Frage an Daniela Kolbe von Fritz D. bezüglich Gesellschaftspolitik, soziale Gruppen
Sehr geehrte Frau Kolbe,
die Bundeskanzlerin hat unlängst von einer "Marktkonformen Demokratie" in Deutschland gesprochen. Es war nicht klar, ob sie den gegenwärtigen Stand damit meinte oder was die Union anstrebt. Mich würde Ihre Meinung zuden genannten Begriff interessieren, kann man Demokratie mit derartigen Anhängseln definieren?

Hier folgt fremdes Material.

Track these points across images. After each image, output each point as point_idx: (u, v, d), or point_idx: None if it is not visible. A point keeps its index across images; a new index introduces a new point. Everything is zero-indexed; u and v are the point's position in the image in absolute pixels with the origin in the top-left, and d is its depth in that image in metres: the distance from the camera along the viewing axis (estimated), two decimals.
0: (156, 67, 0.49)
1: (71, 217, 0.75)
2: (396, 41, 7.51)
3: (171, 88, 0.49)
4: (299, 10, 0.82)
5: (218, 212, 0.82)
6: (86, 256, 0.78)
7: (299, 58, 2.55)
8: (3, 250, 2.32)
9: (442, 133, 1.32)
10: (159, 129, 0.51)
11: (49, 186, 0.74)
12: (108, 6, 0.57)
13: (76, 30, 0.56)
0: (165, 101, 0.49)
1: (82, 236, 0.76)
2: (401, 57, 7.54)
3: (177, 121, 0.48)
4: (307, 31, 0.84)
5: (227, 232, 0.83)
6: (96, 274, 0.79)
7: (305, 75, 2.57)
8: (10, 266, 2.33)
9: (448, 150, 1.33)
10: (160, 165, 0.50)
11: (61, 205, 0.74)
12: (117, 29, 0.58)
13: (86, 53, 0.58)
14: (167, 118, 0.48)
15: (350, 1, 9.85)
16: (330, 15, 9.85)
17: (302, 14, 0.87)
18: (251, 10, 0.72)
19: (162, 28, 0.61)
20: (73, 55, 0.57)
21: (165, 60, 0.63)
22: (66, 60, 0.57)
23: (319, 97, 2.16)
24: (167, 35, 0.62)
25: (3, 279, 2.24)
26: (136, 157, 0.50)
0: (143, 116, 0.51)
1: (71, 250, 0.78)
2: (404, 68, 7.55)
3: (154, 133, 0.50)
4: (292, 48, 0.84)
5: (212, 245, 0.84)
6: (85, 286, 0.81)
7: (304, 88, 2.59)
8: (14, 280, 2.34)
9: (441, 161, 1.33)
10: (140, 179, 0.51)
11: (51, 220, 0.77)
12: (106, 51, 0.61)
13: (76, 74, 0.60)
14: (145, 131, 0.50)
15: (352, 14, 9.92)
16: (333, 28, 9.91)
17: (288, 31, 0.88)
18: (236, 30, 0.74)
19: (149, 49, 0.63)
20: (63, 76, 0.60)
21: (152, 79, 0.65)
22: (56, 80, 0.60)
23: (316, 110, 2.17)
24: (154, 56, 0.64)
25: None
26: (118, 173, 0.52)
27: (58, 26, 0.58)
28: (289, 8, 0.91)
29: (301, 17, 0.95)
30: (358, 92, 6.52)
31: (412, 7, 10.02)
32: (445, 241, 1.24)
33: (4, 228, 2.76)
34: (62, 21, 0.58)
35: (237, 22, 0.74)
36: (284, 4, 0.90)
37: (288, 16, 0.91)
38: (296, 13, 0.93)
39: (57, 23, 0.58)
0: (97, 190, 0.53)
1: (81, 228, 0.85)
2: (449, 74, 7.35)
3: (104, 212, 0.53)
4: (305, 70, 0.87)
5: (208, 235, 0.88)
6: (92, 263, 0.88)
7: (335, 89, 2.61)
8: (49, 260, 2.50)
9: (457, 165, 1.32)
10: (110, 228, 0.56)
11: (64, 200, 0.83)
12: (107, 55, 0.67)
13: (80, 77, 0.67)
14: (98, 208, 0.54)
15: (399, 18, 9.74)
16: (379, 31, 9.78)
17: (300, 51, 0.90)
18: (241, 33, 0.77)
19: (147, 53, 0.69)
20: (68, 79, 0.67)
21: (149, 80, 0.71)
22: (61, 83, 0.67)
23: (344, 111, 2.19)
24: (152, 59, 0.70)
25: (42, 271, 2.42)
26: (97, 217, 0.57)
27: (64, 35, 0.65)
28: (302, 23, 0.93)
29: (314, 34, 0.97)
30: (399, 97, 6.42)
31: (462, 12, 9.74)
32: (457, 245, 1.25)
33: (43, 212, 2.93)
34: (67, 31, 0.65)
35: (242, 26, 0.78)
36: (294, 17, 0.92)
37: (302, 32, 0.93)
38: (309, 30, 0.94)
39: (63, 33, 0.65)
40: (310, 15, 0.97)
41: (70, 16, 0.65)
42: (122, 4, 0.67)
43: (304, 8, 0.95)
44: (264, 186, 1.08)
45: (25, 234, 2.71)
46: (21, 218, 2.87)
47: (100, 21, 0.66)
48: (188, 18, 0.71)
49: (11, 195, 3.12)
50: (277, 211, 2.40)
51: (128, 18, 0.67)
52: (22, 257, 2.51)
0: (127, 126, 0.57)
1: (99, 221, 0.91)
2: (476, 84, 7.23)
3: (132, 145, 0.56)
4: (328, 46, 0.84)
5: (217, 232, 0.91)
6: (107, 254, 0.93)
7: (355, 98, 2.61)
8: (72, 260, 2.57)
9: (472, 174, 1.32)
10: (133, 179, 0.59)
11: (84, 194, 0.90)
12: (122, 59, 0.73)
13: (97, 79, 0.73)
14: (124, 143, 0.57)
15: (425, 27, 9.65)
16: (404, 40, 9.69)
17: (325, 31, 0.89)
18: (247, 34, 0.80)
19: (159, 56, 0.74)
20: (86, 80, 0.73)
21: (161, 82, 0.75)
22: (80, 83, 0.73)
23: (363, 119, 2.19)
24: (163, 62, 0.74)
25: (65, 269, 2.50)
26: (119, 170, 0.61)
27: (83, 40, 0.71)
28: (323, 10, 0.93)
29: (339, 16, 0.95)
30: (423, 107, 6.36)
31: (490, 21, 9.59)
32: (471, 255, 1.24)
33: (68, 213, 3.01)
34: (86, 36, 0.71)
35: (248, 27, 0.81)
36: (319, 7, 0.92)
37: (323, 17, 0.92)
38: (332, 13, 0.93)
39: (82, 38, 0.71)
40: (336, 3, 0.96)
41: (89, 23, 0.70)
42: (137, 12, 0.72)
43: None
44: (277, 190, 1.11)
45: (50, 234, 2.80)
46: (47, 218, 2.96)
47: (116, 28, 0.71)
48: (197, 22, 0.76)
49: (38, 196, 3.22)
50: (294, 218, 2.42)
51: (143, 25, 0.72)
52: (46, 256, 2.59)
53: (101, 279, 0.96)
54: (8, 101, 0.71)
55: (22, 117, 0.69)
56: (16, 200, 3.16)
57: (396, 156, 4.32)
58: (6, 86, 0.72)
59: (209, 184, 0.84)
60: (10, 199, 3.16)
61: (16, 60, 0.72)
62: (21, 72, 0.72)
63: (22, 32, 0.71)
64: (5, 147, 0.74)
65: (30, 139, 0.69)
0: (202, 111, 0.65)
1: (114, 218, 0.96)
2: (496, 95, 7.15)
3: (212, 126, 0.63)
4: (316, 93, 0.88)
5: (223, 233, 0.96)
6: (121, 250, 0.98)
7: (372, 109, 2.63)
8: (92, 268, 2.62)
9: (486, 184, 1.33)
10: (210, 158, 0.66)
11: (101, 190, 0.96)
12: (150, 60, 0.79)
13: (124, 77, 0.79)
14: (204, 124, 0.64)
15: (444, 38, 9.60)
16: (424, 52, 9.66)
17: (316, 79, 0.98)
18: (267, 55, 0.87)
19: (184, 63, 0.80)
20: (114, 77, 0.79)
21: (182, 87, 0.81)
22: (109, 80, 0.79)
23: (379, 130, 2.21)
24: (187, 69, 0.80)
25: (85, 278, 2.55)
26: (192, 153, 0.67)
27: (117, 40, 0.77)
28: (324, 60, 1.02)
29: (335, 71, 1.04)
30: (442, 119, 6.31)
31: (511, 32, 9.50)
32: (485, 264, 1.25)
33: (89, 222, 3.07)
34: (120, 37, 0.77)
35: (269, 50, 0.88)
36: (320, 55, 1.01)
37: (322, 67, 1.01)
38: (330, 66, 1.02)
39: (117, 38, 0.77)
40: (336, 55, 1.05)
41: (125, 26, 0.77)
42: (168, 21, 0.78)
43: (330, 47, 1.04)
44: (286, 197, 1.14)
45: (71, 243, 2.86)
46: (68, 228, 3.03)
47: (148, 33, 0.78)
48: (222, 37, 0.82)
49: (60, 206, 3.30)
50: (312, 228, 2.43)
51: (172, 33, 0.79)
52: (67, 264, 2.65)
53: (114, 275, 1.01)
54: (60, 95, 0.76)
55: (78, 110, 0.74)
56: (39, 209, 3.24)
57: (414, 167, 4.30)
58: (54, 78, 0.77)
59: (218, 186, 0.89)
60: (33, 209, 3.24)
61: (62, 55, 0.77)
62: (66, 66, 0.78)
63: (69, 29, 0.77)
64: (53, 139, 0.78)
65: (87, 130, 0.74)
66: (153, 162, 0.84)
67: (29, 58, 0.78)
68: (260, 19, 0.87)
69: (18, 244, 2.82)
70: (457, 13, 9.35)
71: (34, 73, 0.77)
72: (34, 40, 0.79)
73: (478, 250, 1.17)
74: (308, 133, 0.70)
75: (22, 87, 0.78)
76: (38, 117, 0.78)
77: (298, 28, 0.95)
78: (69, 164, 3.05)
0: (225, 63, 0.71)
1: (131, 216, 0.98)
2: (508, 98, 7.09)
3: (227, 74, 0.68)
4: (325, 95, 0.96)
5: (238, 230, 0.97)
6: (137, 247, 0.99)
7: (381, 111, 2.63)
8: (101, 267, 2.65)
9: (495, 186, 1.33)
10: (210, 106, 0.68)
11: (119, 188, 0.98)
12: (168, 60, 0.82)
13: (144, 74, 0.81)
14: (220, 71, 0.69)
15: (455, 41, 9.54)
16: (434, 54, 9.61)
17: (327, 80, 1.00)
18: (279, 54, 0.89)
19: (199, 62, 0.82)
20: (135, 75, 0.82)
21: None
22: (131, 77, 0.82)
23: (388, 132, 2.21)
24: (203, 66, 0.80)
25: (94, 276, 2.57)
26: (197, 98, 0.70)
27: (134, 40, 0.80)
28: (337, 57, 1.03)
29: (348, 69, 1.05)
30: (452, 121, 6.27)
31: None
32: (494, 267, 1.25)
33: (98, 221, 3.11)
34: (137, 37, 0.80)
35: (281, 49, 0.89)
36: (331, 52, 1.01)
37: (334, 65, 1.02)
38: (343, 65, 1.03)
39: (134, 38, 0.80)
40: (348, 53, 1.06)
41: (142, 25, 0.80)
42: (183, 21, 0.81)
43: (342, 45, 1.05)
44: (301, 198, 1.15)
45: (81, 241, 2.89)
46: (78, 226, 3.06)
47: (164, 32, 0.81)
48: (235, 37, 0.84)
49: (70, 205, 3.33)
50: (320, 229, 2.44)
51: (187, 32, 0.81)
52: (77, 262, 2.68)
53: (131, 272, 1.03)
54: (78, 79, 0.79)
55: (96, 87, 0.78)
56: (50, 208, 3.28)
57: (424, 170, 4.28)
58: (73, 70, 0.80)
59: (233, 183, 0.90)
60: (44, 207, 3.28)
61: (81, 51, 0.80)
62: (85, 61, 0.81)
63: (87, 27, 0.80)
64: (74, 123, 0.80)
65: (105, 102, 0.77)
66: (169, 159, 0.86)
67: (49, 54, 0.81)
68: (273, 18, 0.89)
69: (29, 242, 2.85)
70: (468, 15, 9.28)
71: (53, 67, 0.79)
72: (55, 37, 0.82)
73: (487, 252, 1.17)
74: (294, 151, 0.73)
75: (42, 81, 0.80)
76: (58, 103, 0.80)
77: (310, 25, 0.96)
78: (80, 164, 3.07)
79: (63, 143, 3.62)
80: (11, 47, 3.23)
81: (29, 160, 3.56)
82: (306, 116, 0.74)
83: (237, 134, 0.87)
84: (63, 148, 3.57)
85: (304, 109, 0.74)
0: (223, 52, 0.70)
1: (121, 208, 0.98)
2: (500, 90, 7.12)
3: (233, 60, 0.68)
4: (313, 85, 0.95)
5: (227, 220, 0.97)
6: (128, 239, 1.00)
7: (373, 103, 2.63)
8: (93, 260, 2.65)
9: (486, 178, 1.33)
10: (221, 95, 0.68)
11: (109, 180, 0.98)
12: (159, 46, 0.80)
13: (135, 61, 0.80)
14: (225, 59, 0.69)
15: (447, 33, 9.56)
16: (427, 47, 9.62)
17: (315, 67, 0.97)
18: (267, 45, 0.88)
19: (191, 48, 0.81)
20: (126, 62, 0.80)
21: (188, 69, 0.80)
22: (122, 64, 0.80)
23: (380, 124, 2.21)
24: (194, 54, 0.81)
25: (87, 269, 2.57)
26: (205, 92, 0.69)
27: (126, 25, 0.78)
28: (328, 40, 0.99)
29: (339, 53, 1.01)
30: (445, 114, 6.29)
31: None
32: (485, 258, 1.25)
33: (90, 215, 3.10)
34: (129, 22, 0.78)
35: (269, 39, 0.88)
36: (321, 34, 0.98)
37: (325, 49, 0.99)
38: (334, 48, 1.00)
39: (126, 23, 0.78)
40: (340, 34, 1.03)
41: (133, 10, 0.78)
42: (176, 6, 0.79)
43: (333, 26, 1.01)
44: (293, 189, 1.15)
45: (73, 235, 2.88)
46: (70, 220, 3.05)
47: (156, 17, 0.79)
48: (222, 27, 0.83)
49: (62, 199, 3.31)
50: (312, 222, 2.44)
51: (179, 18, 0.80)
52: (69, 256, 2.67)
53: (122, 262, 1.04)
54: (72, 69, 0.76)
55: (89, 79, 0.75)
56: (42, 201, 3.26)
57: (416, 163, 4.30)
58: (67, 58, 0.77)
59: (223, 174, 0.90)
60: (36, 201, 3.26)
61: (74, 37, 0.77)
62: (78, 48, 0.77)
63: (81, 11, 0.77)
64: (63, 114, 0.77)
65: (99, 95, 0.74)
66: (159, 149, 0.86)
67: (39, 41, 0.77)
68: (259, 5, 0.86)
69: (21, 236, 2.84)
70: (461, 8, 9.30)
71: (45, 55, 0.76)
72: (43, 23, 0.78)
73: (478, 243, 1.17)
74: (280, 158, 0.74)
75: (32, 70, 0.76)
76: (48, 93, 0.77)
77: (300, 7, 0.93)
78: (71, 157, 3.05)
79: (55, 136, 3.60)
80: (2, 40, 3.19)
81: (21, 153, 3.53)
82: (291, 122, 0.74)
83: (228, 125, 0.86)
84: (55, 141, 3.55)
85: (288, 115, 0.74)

Mit freundlichen Grüßen Ihr Fritz Dost
Sehr geehrter Herr Dost,
vielen Dank für Ihre Frage vom 01.03.2013 zum Begriff „marktkonforme
Demokratie“.
Sie beziehen sich da auf folgendes Zitat von Angela Merkel: „Wir leben ja in einer Demokratie und sind auch froh darüber. Das ist eine parlamentarische Demokratie. Deshalb ist das Budgetrecht ein Kernrecht des Parlaments. Insofern werden wir Wege finden, die parlamentarische Mitbestimmung so zu gestalten, dass sie trotzdem auch marktkonform ist, also dass sich auf den Märkten die entsprechenden Signale ergeben."
Nun kann ich Ihnen nicht sagen, worauf genau die Bundeskanzlerin mit Ihrer Bemerkung hinaus wollte. Allerdings stimmt mich diese Aussage sehr nachdenklich, denn man könnte meinen, dass nicht mehr allein die Bürger als Wähler bestimmen sollten, sondern auch Spekulanten, Finanzmärkte, Hedgefonds und Banken. Und das in einer Zeit, in der sich sowieso die Bürger massenhaft von der Politik abwenden. Interessanterweise hat Angela Merkel hingegen die Einführung von direkter Demokratie abgelehnt. Die Bundeskanzlerin tut auch nichts, um die Demokratie zu stärken. Sie macht nichts gegen den massiven Eindruck bei den Bürgern, die Politik sei nicht nur machtlos geworden und werde getrieben von den Finanzmärkten, sondern die gemachte Politik nutze auch nicht mehr der Mehrheit der Bürger, sondern nur einer kleinen Minderheit von Reichen.
Für mich hat Frau Merkel deshalb kein wertgeladenes Verständnis von Demokratie, sie hat auch nie eine wertgeleitete Debatte über „Demokratie“ oder deren Zustand geführt. Ihr Umgang mit demokratischen Prozessen gleicht ihrer Politik: Für sie ist „Demokratie“ und demokratische Prozesse einfach ein Werkzeug unter vielen - genauso wie der Umgang mit Lobbygruppen, mit der CDU, mit dem Parlament - mit der sie ihre pragmatische Machtpolitik umsetzt. Der demokratische Prozess scheint für sie nur einer der bestehenden Einfluss- und Prozessfaktoren im politischen Betrieb von vielen anderen.
Deswegen stehe ich der „marktkonformen Demokratie“ sehr kritisch gegenüber. Wenn wir schon Worte dem Demokratiebegriff voranstellen wollen, wie wäre es dann mit mehr direkter Demokratie. Bei Volksentscheiden werden Debatten direkt in der Bevölkerung geführt und entschieden. Volksentscheide beleben das politische Geschäft. Aber mehr direkte Demokratie allein wird das generelle Problem der Politikverdrossenheit nicht lösen. Ein komplexes Problem lässt sich kaum mit nur einer Maßnahme beseitigen. Wir benötigen vielmehr eine stärkere Demokratisierung der Gesellschaft.
Dazu gehört auch die Erkenntnis, dass der demokratische Prozess nicht immer einfach ist. Demokratie ist geprägt von Auseinandersetzungen und Kompromissen. Damit sie breite Unterstützung findet, muss der „Output“ stimmen. Es muss für die breite Bevölkerung etwas Positives herauskommen. Den demokratischen Prozess so zu gestalten, das ist die Herausforderung vor der Politiker, gerade in Zeiten von Krisen und Globalisierung, immer wieder neu stehen - sie müssen den Primat der Politik verteidigen und dafür sorgen, dass es gerecht zugeht.